Philip Raymond Burnham – Lieutenant Colonel, United States Marine Corps

From a contemporary press report:

Philip Raymond Burnham, 73, a retired Marine Corps lieutenant colonel and decorated Korean War aviator who also worked as a civilian for defense contractors, died of complications from pneumonia October 5, 1999 at Walter Reed Army Medical Center.

As a civilian, he was vice president and publisher of the Armed Forces Journal in Washington from 1970 to 1973. He was a senior program manager for defense contractor Flight Systems Inc. in Rosslyn from 1973 to 1984 and director of special projects for Raven Inc. in Arlington from 1984 to 1987.

Colonel Burnham spent most of his military career in fighter transport and helicopter squadrons. He served with the Marine Corps for 24 years before retiring in 1967 as commanding officer of the Air Reserve Branch of the Air Reserve Training Command at Marine Headquarters.

In the Korean War, he piloted a bent-wing Corsair with the Black Sheep Squadron 214, and he received a Distinguished Flying Cross for continuing with a bombing mission with a damaged plane.

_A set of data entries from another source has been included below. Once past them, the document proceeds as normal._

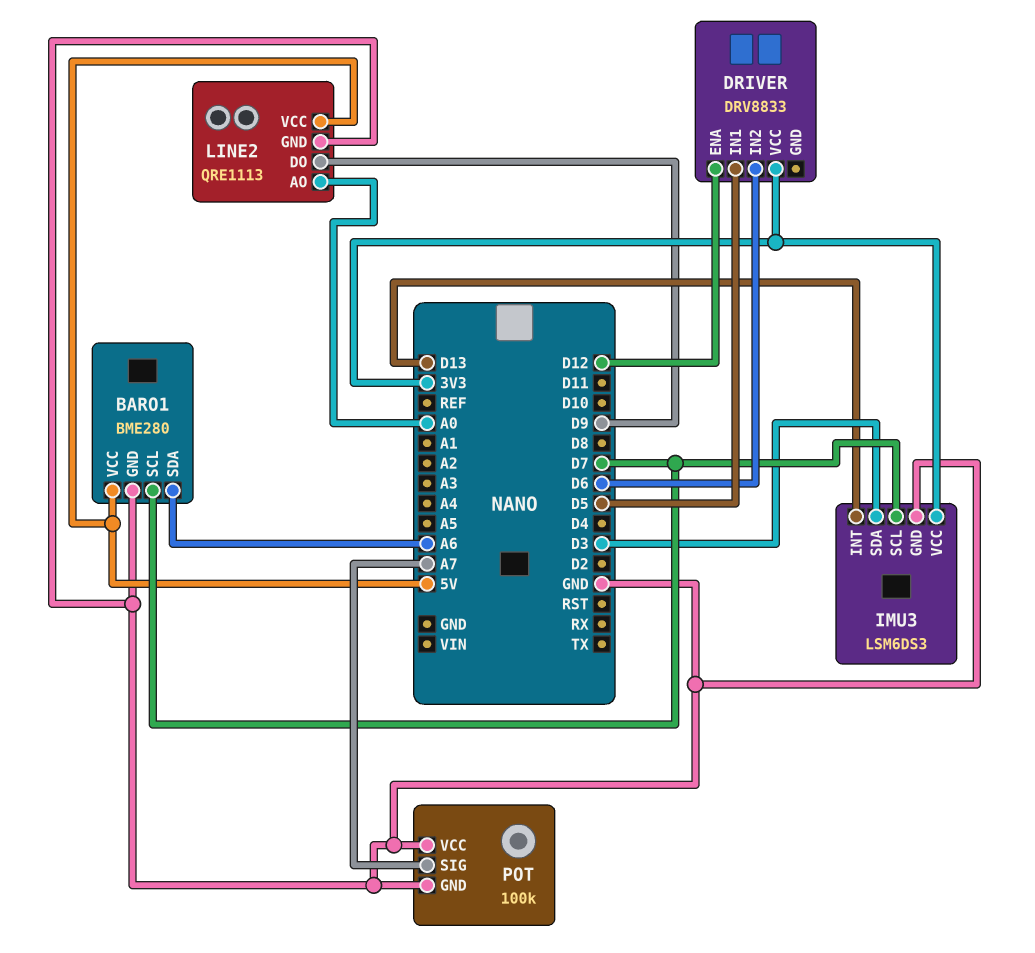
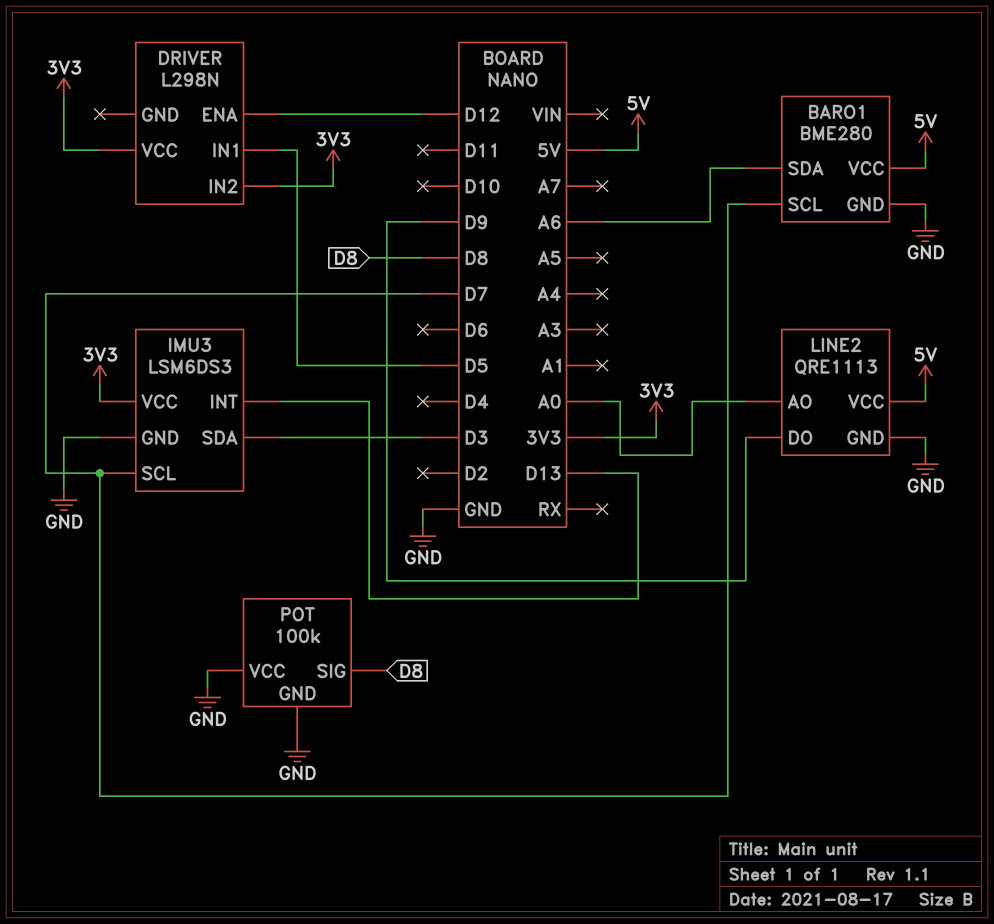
DRIVER: DRV8833 -> L298N
DRIVER pin IN2: D6 -> 3V3
POT pin SIG: A7 -> D8

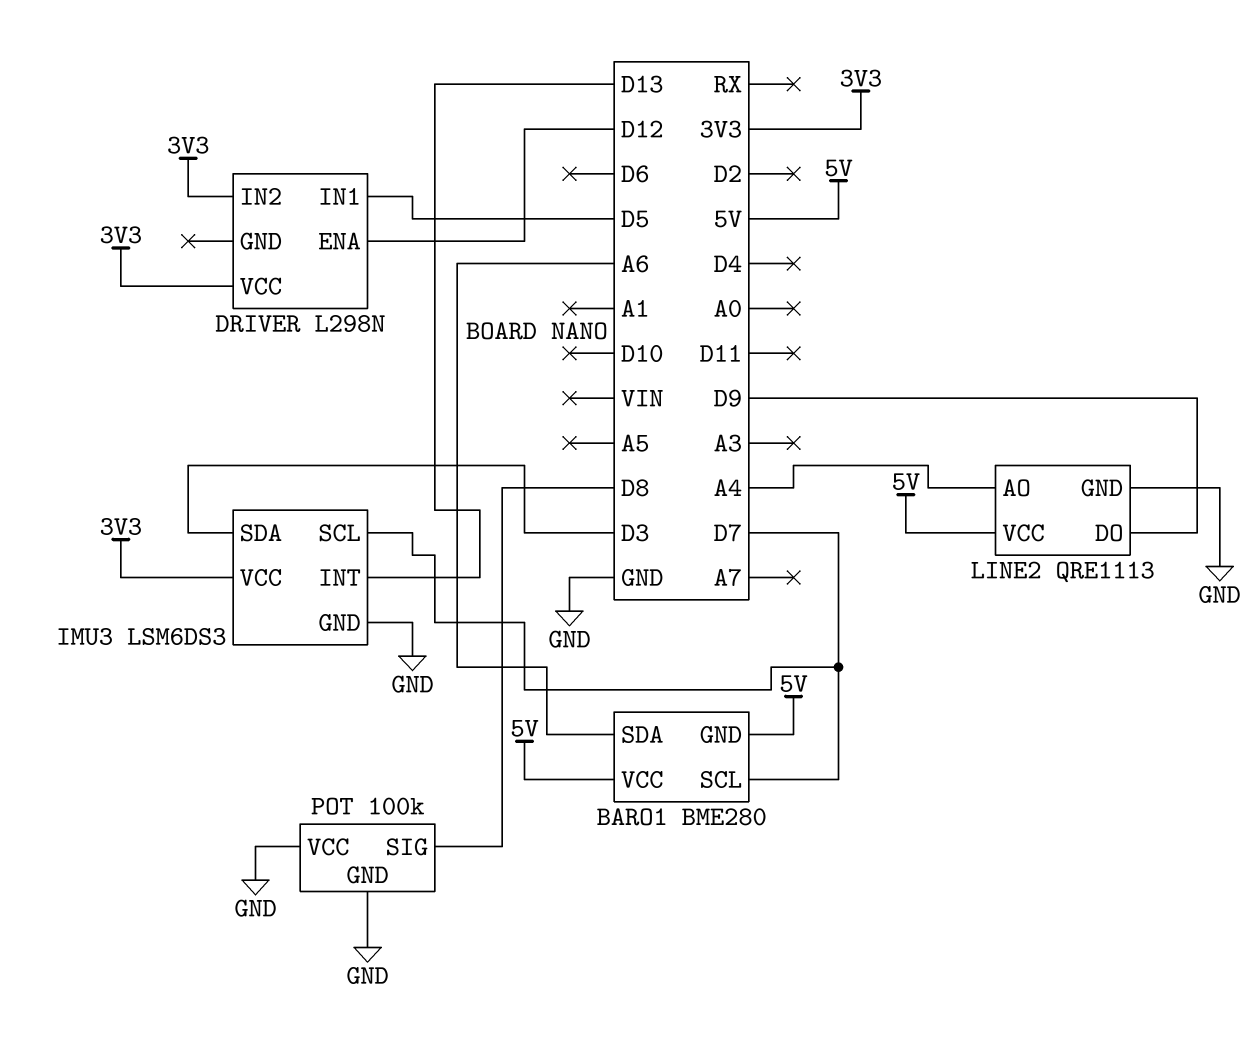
BARO1 pin GND: GND -> 5V
LINE2 pin AO: A0 -> A4

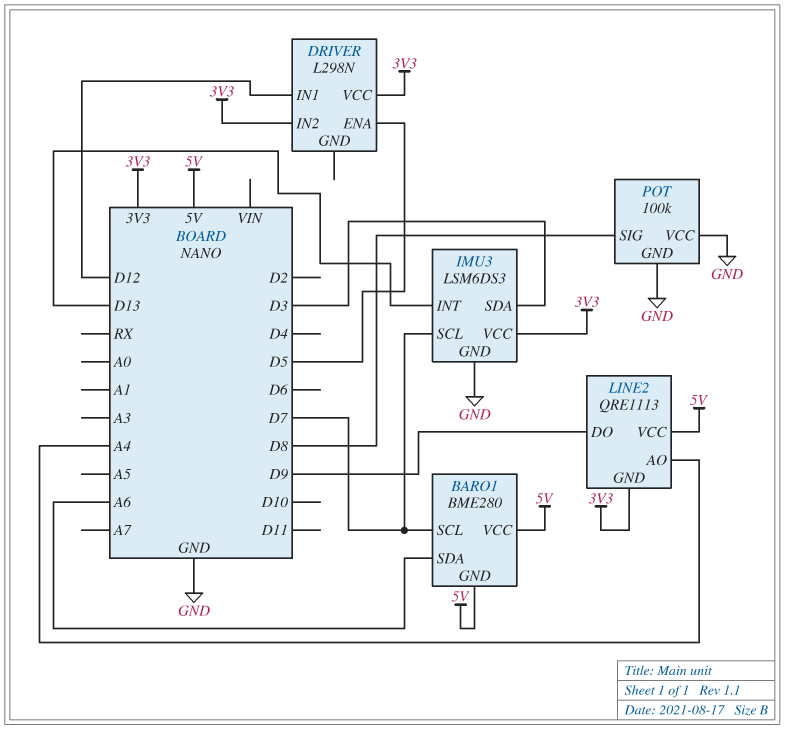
DRIVER pin ENA: D12 -> D5
DRIVER pin IN1: D5 -> D12
LINE2 pin GND: GND -> 3V3

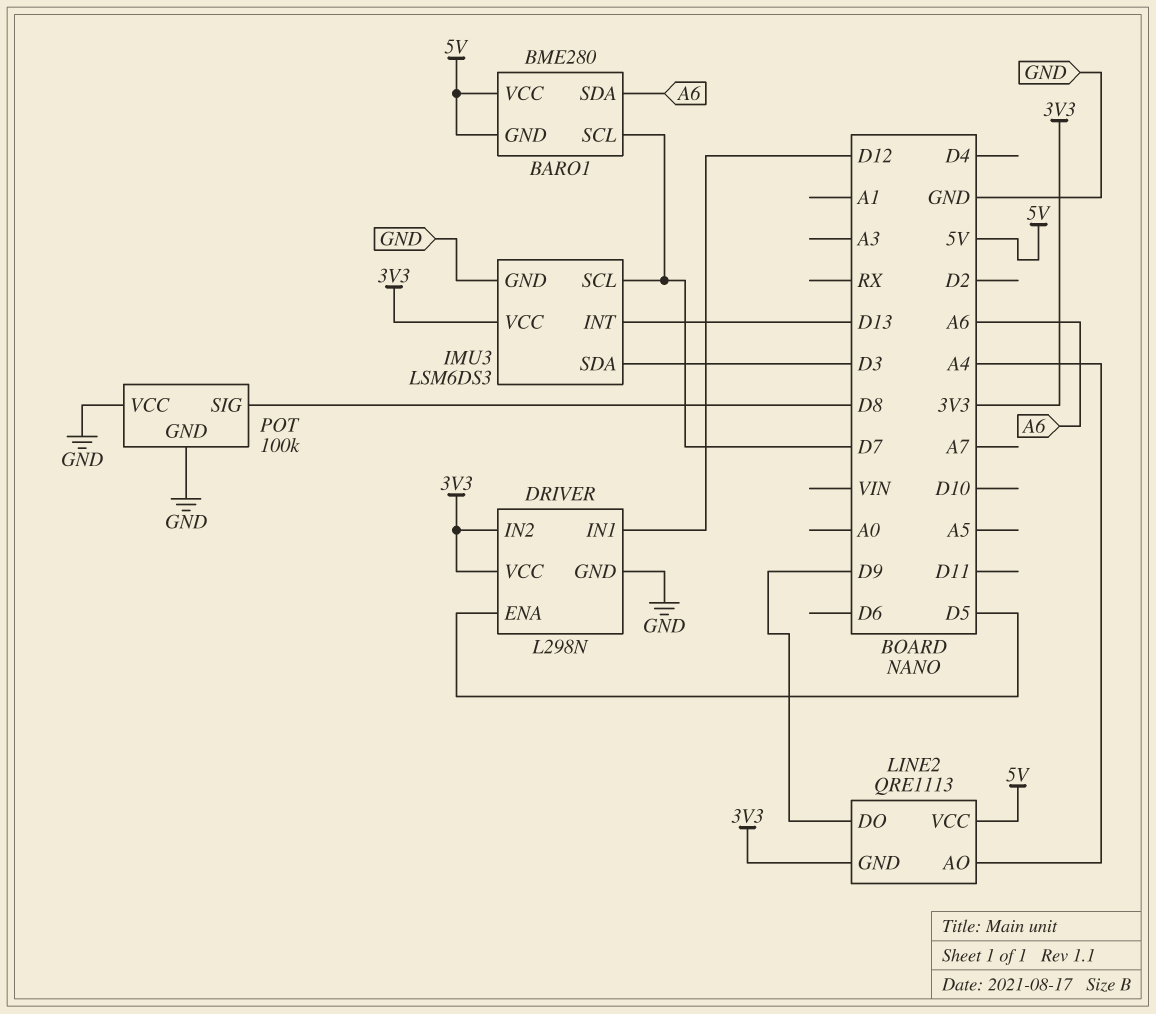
DRIVER pin GND: none -> GND

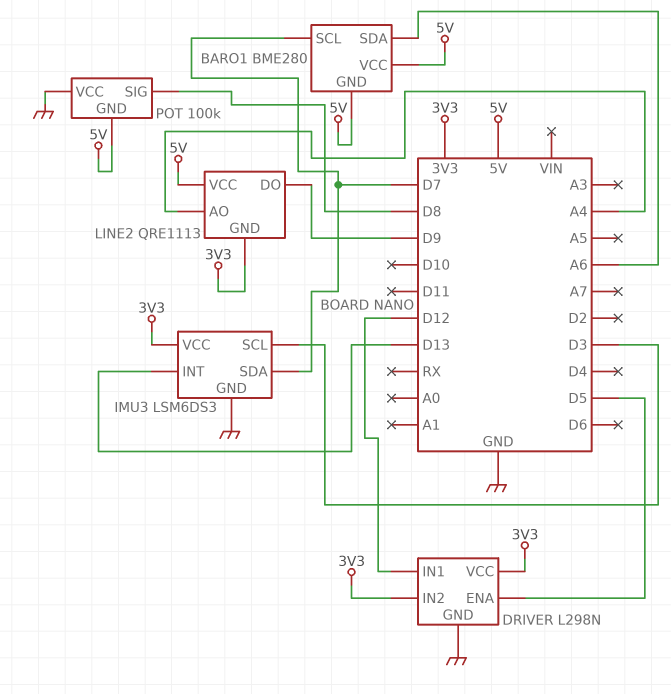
IMU3 pin SCL: D7 -> D3
IMU3 pin SDA: D3 -> D7
POT pin GND: GND -> 5V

An Alexandria resident, he was born and raised in Chicago. He graduated from the Illinois Institute of Technology and received a master's degree in business administration from George Washington University.

He was active in Republican Party politics in the 1970s and '80s, once serving as chairman of the Mount Vernon District of the Fairfax County Republican Committee. He also did volunteer work with the Retired Officers Association and mentored high school students.

Survivors include his wife, Beverley S. Burnham of Alexandria; two children, John P. Burnham of Miami Beach and Kerrie Ann O'Hagan of Alexandria; a brother; and a sister.


On October 5, 1999, of Alexandria, VA. Survived by his beloved wife, Beverley; his daughter, Kerrie O'Hagan of Alexandria, VA and his son, John Philip Burnham of Miami Beach, FL. A Memorial Mass will be held on Thursday, October 14, 1999 at the Fort Myer Old Post Chapel at 8:45 a.m., followed by Interment at the Arlington National Cemetery with Full Military Honors.